Of course, when they realized that Medicare and Medicaid were a actually financial bonanza for them, healthcare providers quickly turned their hats around and become champions of these programs--a position that endures to this day. Subsequently, the incomes of medical professionals soared, roughly doubling in the 1960s and increasing many multiples since then.

An important consequence of these programs was the power that they gave state governments over hospitals. Because they became the largest source of funds for nearly every major hospital in the country, state governments could throw their weight around to influence hospital policy decisions. Not surprisingly, operating decisions began to assume political rather economic rationale. For example, closing surplus hospitals or converting them into more specialized operations became much more difficult. Although local neighborhoods and hospital workers unions gained from these decisions, society as a whole did not.

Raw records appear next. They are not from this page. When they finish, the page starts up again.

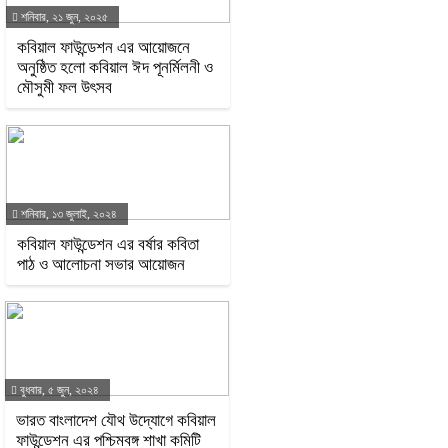
শনিবার, ২১ জুন, ২০২৫
কবিয়াল ফাউন্ডেশন এর আয়োজনে
অনুষ্ঠিত হলো কবিয়াল ঈদ পূনর্মিলনী ও
মৌসুমী ফল উৎসব
শনিবার, ১৩ জুলাই, ২০২৪
কবিয়াল ফাউন্ডেশন এর বর্ষার কবিতা
পাঠ ও আলোচনা সভার আয়োজন
বুধবার, ৫ জুন, ২০২৪
ভারত বাংলাদেশ যৌথ উদ্যোগে কবিয়াল
ফাউন্ডেশন এর পশ্চিমবঙ্গ শাখা কমিটি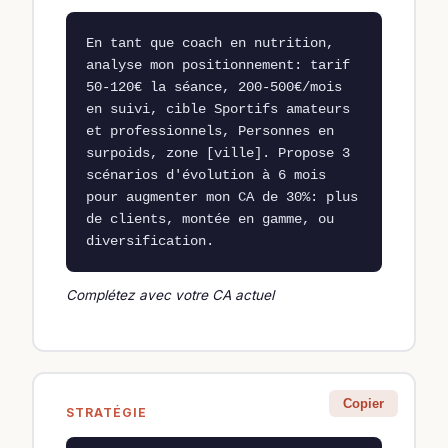
En tant que coach en nutrition, 
analyse mon positionnement: tarif 
50-120€ la séance, 200-500€/mois 
en suivi, cible Sportifs amateurs 
et professionnels, Personnes en 
surpoids, zone [ville]. Propose 3 
scénarios d'évolution à 6 mois 
pour augmenter mon CA de 30%: plus 
de clients, montée en gamme, ou 
diversification.
Complétez avec votre CA actuel
Copier
STRATÉGIE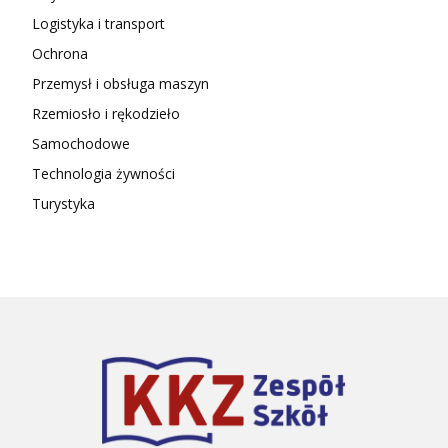
Logistyka i transport
Ochrona
Przemysł i obsługa maszyn
Rzemiosło i rękodzieło
Samochodowe
Technologia żywności
Turystyka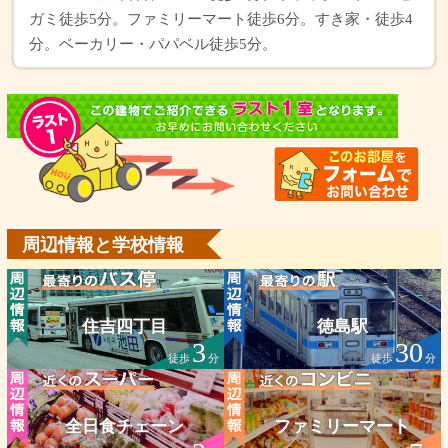
ガミ徒歩5分。ファミリーマート徒歩6分。すき家・徒歩4
分。ベーカリー・パパベル徒歩5分。
周辺情報と学校情報
住吉四丁目
徳島駅
3
30
徒歩
分
徒歩
分
全日食チェーン
ファミリーマート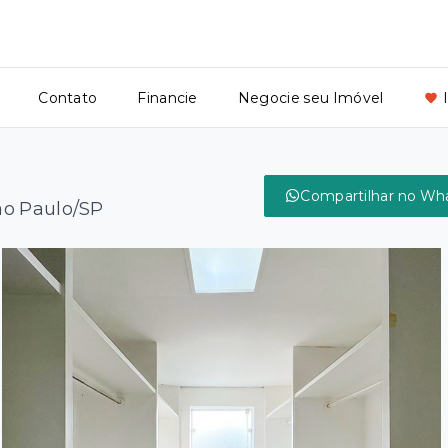
Contato
Financie
Negocie seu Imóvel
Compartilhar no Wh
ão Paulo/SP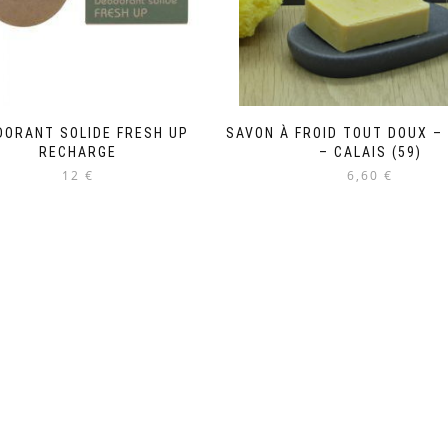
DORANT SOLIDE FRESH UP
SAVON À FROID TOUT DOUX –
RECHARGE
– CALAIS (59)
12 €
6,60 €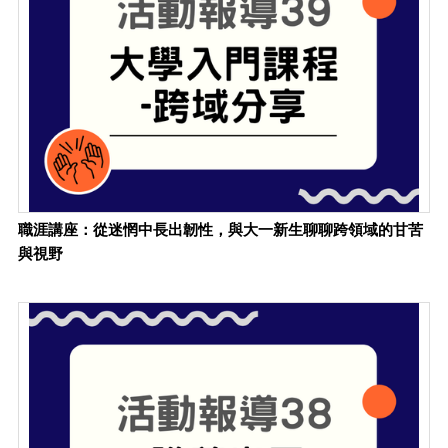
職涯講座：從迷惘中長出韌性，與大一新生聊聊跨領域的甘苦
與視野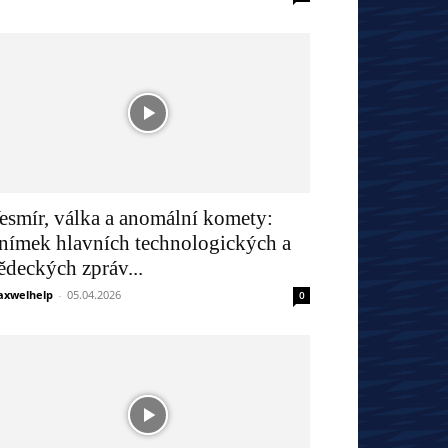
esmír, válka a anomální komety:
nímek hlavních technologických a
ědeckých zpráv...
xwelhelp
-
05.04.2026
0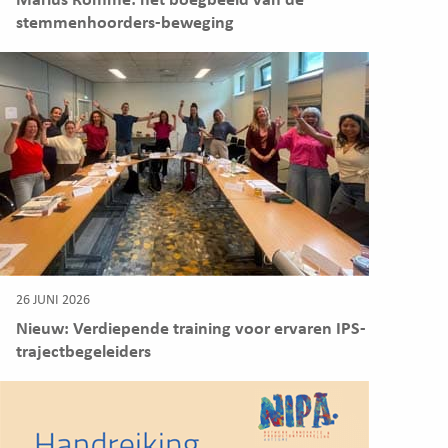
Marius Romme: het boegbeeld van de
stemmenhoorders-beweging
26 JUNI 2026
Nieuw: Verdiepende training voor ervaren IPS-
trajectbegeleiders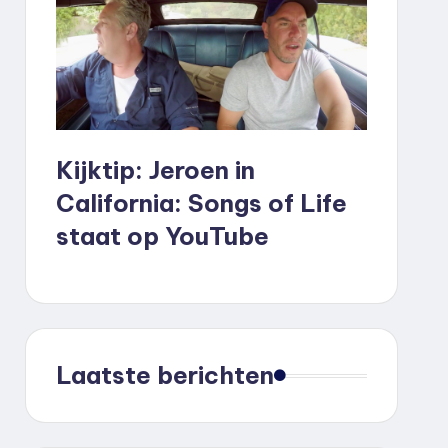
Kijktip: Jeroen in
California: Songs of Life
staat op YouTube
Laatste berichten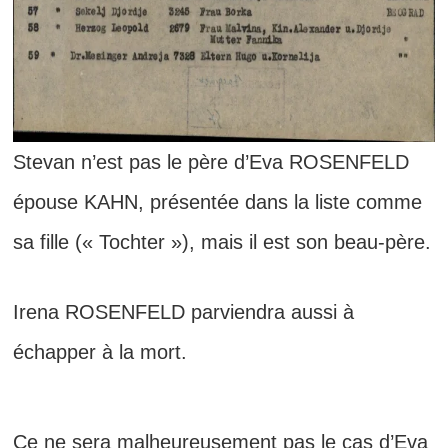
Stevan n’est pas le père d’Eva ROSENFELD
épouse KAHN, présentée dans la liste comme
sa fille (« Tochter »), mais il est son beau-père.
Irena ROSENFELD parviendra aussi à
échapper à la mort.
Ce ne sera malheureusement pas le cas d’Eva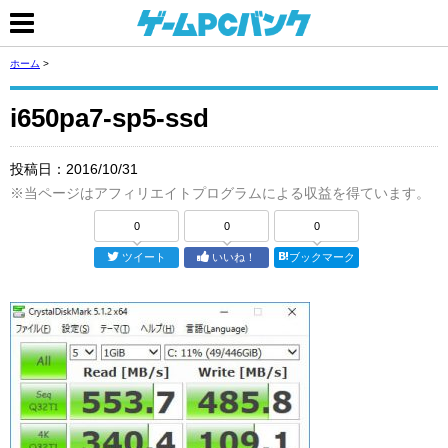
ホーム
>
i650pa7-sp5-ssd
投稿日：
2016/10/31
※当ページはアフィリエイトプログラムによる収益を得ています。
0
0
0
ツイート
いいね！
ブックマーク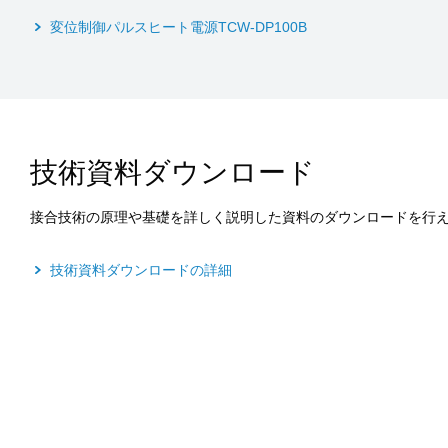
変位制御パルスヒート電源TCW-DP100B
技術資料ダウンロード
接合技術の原理や基礎を詳しく説明した資料のダウンロードを行
技術資料ダウンロードの詳細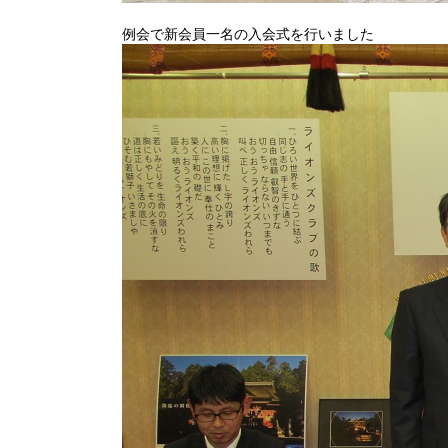
例会で新会員一名の入会式を行いました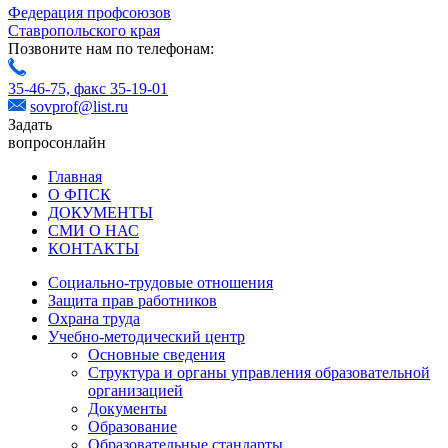
Федерация профсоюзов
Ставропольского края
Позвоните нам по телефонам:
35-46-75,
факс 35-19-01
sovprof@list.ru
Задать
вопрос
онлайн
Главная
О ФПСК
ДОКУМЕНТЫ
СМИ О НАС
КОНТАКТЫ
Социально-трудовые отношения
Защита прав работников
Охрана труда
Учебно-методический центр
Основные сведения
Структура и органы управления образовательной
организацией
Документы
Образование
Образовательные стандарты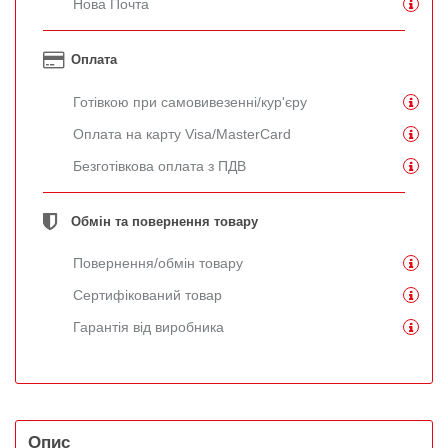
Нова Почта
Оплата
Готівкою при самовивезенні/кур'єру
Оплата на карту Visa/MasterCard
Безготівкова оплата з ПДВ
Обмін та повернення товару
Повернення/обмін товару
Сертифікований товар
Гарантія від виробника
Опис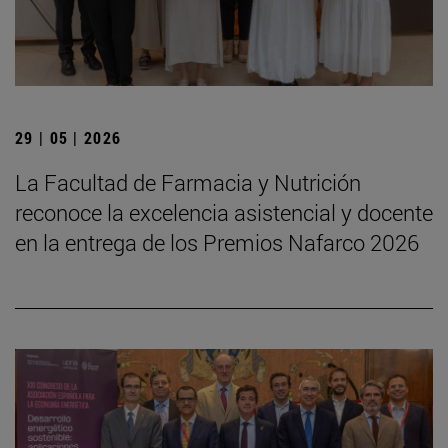
29 | 05 | 2026
La Facultad de Farmacia y Nutrición
reconoce la excelencia asistencial y docente
en la entrega de los Premios Nafarco 2026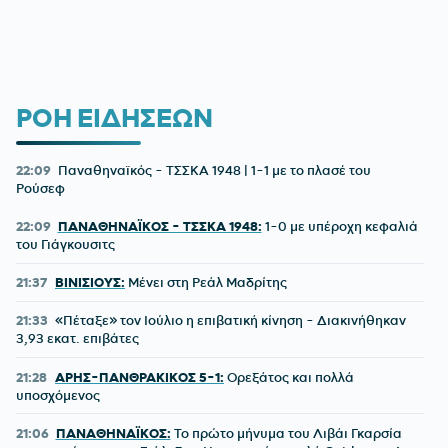
ΡΟΗ ΕΙΔΗΣΕΩΝ
22:09
Παναθηναϊκός - ΤΣΣΚΑ 1948 | 1-1 με το πλασέ του
Ρούσεφ
22:09
ΠΑΝΑΘΗΝΑΪΚΟΣ - ΤΣΣΚΑ 1948:
1-0 με υπέροχη κεφαλιά
του Γιάγκουσιτς
21:37
ΒΙΝΙΣΙΟΥΣ:
Μένει στη Ρεάλ Μαδρίτης
21:33
«Πέταξε» τον Ιούλιο η επιβατική κίνηση - Διακινήθηκαν
3,93 εκατ. επιβάτες
21:28
ΑΡΗΣ-ΠΑΝΘΡΑΚΙΚΟΣ 5-1:
Ορεξάτος και πολλά
υποσχόμενος
21:06
ΠΑΝΑΘΗΝΑΪΚΟΣ:
Το πρώτο μήνυμα του Λιβάι Γκαρσία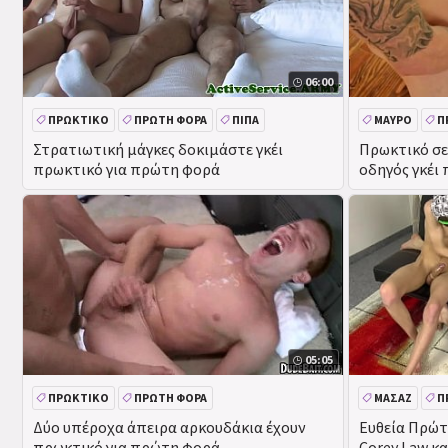
06:00
ΠΡΩΚΤΙΚΌ
ΠΡΏΤΗ ΦΟΡΆ
ΠΊΠΑ
ΜΑΎΡΟ
Π
ΕΡΑΣΙΤΕΧΝΙΚΌ
ΤΟΥ ΠΡΟΣΏ
Στρατιωτική μάγκες δοκιμάστε γκέι
Πρωκτικό σε
πρωκτικό για πρώτη φορά
οδηγός γκέι
ανάγκης
05:05
ΠΡΩΚΤΙΚΌ
ΠΡΏΤΗ ΦΟΡΆ
ΜΑΣΆΖ
Π
ΑΥΝΑΝΙΣΜΌΣ ΣΤΟ ΠΡΌΣΩΠΟ
ΜΕΓΆΛΟ ΚΑΒΛΊ
ΜΕΓΆΛΟ ΚΏΛ
Δύο υπέροχα άπειρα αρκουδάκια έχουν
Ευθεία Πρώτ
πρωκτικό για πρώτη φορά
Corey Law κα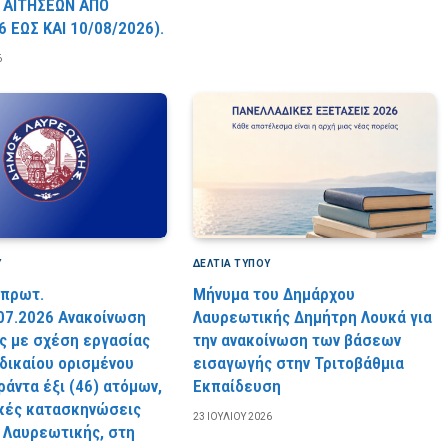
 AITHΣEΩN AΠO
6 EΩΣ KAI 10/08/2026).
6
Υ
ΔΕΛΤΙΑ ΤΥΠΟΥ
 πρωτ.
Μήνυμα του Δημάρχου
07.2026 Ανακοίνωση
Λαυρεωτικής Δημήτρη Λουκά για
 με σχέση εργασίας
την ανακοίνωση των βάσεων
 δικαίου ορισμένου
εισαγωγής στην Τριτοβάθμια
ράντα έξι (46) ατόμων,
Εκπαίδευση
ικές κατασκηνώσεις
23 ΙΟΥΛΊΟΥ 2026
 Λαυρεωτικής, στη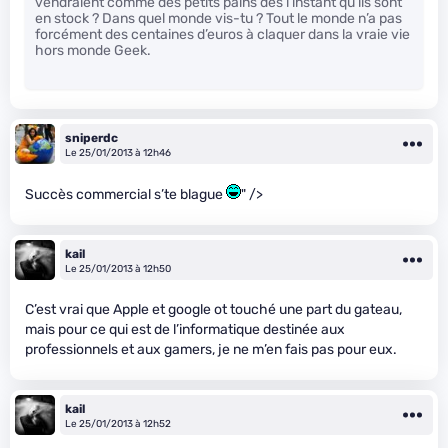
vendraient comme des petits pains dès l’instant qu’ils sont
en stock ? Dans quel monde vis-tu ? Tout le monde n’a pas
forcément des centaines d’euros à claquer dans la vraie vie
hors monde Geek.
sniperdc
Le 25/01/2013 à 12h46
Succès commercial s’te blague
" />
kail
Le 25/01/2013 à 12h50
C’est vrai que Apple et google ot touché une part du gateau,
mais pour ce qui est de l’informatique destinée aux
professionnels et aux gamers, je ne m’en fais pas pour eux.
kail
Le 25/01/2013 à 12h52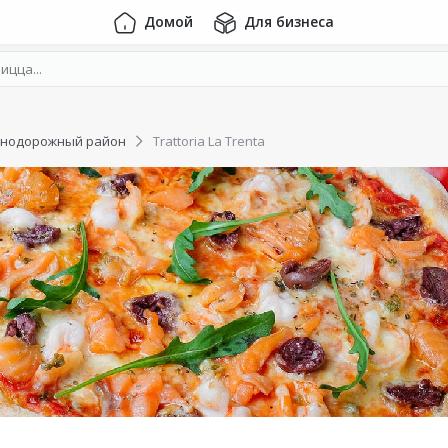
Домой
Для бизнеса
нодорожный район
Trattoria La Trenta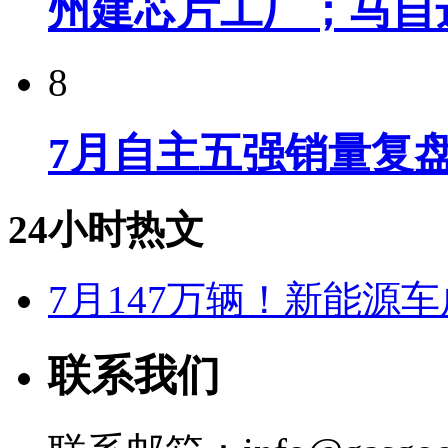
州建芯片工厂；马自
8
7月自主五强销量复
24小时热文
7月147万辆！新能源车
联系我们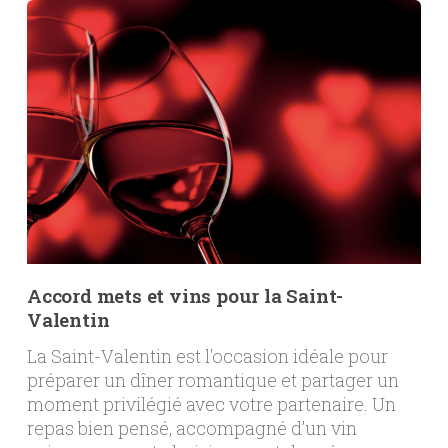
Accord mets et vins pour la Saint-
Valentin
La Saint-Valentin est l'occasion idéale pour
préparer un dîner romantique et partager un
moment privilégié avec votre partenaire. Un
repas bien pensé, accompagné d’un vin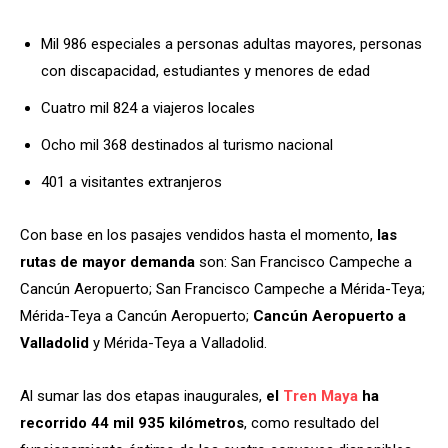
Mil 986 especiales a personas adultas mayores, personas
con discapacidad, estudiantes y menores de edad
Cuatro mil 824 a viajeros locales
Ocho mil 368 destinados al turismo nacional
401 a visitantes extranjeros
Con base en los pasajes vendidos hasta el momento,
las
rutas de mayor demanda
son: San Francisco Campeche a
Cancún Aeropuerto; San Francisco Campeche a Mérida-Teya;
Mérida-Teya a Cancún Aeropuerto;
Cancún Aeropuerto a
Valladolid
y Mérida-Teya a Valladolid.
Al sumar las dos etapas inaugurales,
el
Tren Maya
ha
recorrido 44 mil 935 kilómetros
, como resultado del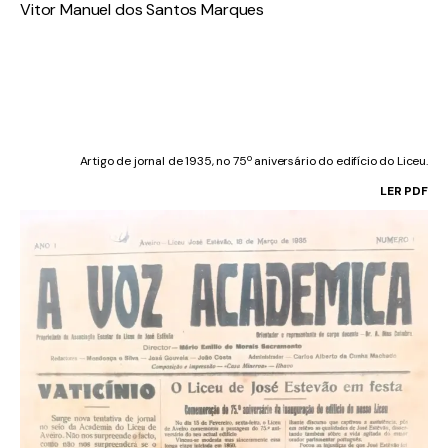
Vitor Manuel dos Santos Marques
Artigo de jornal de 1935, no 75º aniversário do edifício do Liceu.
LER PDF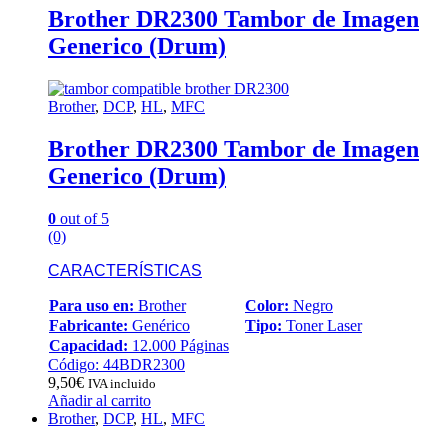
Brother DR2300 Tambor de Imagen
Generico (Drum)
Brother
,
DCP
,
HL
,
MFC
Brother DR2300 Tambor de Imagen
Generico (Drum)
0
out of 5
(0)
CARACTERÍSTICAS
Para uso en:
Brother
Color:
Negro
Fabricante:
Genérico
Tipo:
Toner Laser
Capacidad:
12.000 Páginas
Código: 44BDR2300
9,50
€
IVA incluido
Añadir al carrito
Brother
,
DCP
,
HL
,
MFC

Finally came the explosion in medical malpractice litigation. For every malpractice suit filed in 1969, 300 were filed in 1990. Naturally, because lawsuits drive up the cost of malpractice insurance, these costs are passed onto patients and their insurance companies. Today, a neurosurgeon with an excellent record can expect to pay as much as $300,000/yr in coverage. Doctors in less lawsuit-prone specialties also pay higher premiums and are forced to order batteries of unnecessary tests and perform unnecessary procedures to avoid being second-guessed in court.

Like night follows day, it follows that medical costs have risen far above and beyond general prices, population growth, and medical productivity advances. As a fraction of GDP, the trend in healthcare spending looks like this:

1930  3.5%
1950  4.5%
1970  7.3%
1990 12.2%
2010 15.0%

Yes, medical advances have saved millions of lives and average life expectancy is much higher today than a century ago. But productivity improvements are generally supposed to lower costs rather than raise them.

Unfortunately, hampered US medical markets generate inefficiencies and costs that are devouring the American economy.